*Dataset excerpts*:
■ ■ ■ ■ ■
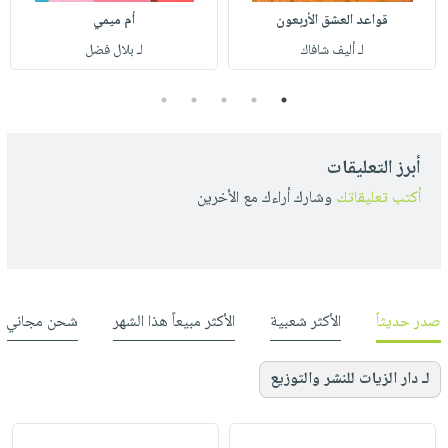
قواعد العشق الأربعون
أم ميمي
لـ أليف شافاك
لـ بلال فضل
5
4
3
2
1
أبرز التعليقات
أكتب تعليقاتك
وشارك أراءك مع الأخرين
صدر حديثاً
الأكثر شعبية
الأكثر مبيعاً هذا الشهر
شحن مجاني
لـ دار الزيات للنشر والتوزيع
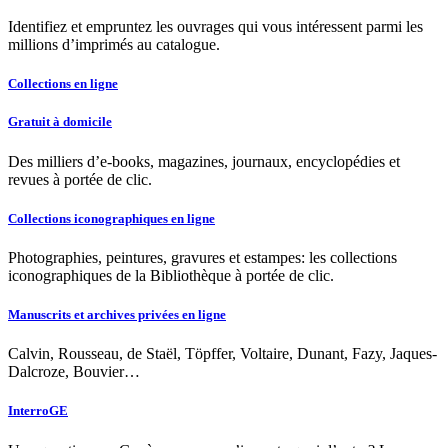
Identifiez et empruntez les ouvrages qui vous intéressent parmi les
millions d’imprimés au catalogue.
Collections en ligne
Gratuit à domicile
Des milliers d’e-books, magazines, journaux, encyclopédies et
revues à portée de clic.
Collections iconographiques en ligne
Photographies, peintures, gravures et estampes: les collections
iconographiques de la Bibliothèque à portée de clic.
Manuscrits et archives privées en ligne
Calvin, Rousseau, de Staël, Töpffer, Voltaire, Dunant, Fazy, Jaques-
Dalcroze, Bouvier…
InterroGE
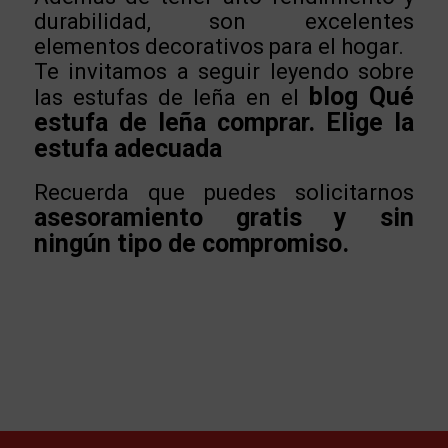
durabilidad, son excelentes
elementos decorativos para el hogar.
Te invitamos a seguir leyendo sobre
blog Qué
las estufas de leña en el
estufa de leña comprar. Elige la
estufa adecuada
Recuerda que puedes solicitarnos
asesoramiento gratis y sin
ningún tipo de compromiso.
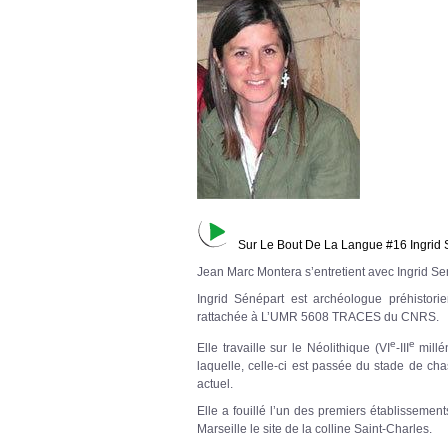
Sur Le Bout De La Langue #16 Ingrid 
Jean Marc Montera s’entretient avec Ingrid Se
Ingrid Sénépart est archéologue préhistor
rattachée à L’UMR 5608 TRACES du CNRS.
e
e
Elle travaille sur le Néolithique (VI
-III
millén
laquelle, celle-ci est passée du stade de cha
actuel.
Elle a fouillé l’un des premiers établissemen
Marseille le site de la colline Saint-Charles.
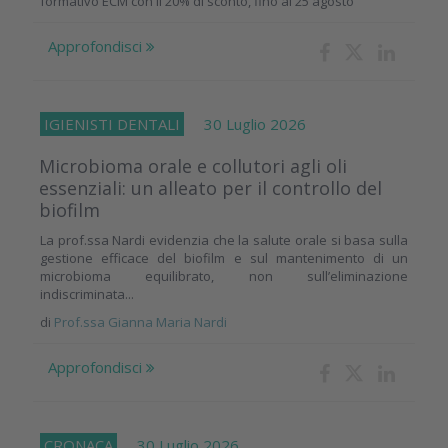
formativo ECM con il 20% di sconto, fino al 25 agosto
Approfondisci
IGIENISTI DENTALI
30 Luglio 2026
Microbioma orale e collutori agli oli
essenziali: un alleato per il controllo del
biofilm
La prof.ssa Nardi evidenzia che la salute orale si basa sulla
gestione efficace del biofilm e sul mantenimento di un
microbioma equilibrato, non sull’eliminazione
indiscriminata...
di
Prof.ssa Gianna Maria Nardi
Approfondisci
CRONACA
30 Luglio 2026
■ ■ ■ ■ ■
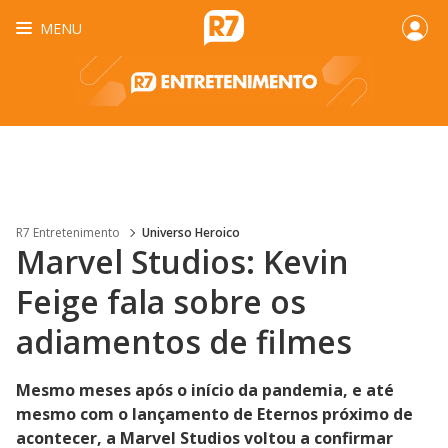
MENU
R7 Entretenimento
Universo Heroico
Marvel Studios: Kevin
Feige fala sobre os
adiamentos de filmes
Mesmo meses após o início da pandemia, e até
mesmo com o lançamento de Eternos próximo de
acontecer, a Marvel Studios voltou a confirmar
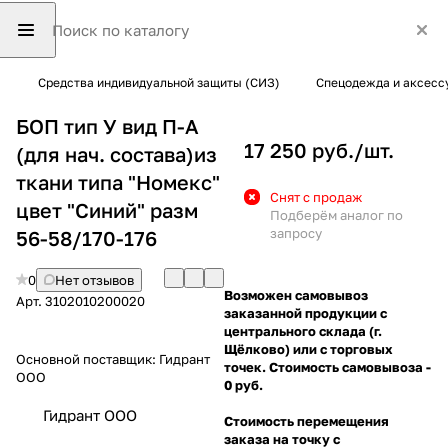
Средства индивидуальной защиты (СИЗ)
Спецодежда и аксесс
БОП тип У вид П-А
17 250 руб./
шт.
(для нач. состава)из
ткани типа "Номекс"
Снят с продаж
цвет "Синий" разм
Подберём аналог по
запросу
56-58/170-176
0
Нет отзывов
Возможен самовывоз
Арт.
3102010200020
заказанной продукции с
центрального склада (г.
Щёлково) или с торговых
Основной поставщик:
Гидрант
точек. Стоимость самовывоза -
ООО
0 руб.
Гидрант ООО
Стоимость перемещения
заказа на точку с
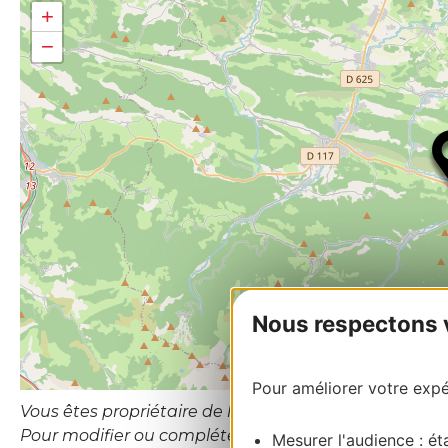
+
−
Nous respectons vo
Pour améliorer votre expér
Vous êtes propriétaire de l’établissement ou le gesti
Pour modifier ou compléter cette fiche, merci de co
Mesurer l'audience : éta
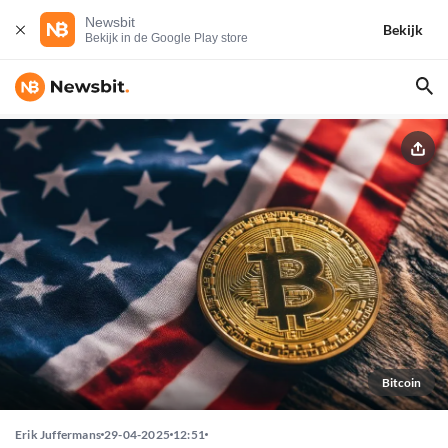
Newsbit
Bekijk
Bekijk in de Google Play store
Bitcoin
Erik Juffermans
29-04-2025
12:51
■ ■ ■ ■ ■
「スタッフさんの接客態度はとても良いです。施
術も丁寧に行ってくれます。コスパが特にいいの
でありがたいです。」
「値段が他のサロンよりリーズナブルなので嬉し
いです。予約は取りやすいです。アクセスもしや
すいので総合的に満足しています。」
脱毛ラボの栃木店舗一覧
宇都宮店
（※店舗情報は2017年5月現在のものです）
■ ■ ■ ■ ■
*What to produce*: Work out how many lines above contain "Nardi", then write only that number.

*Task response*: 2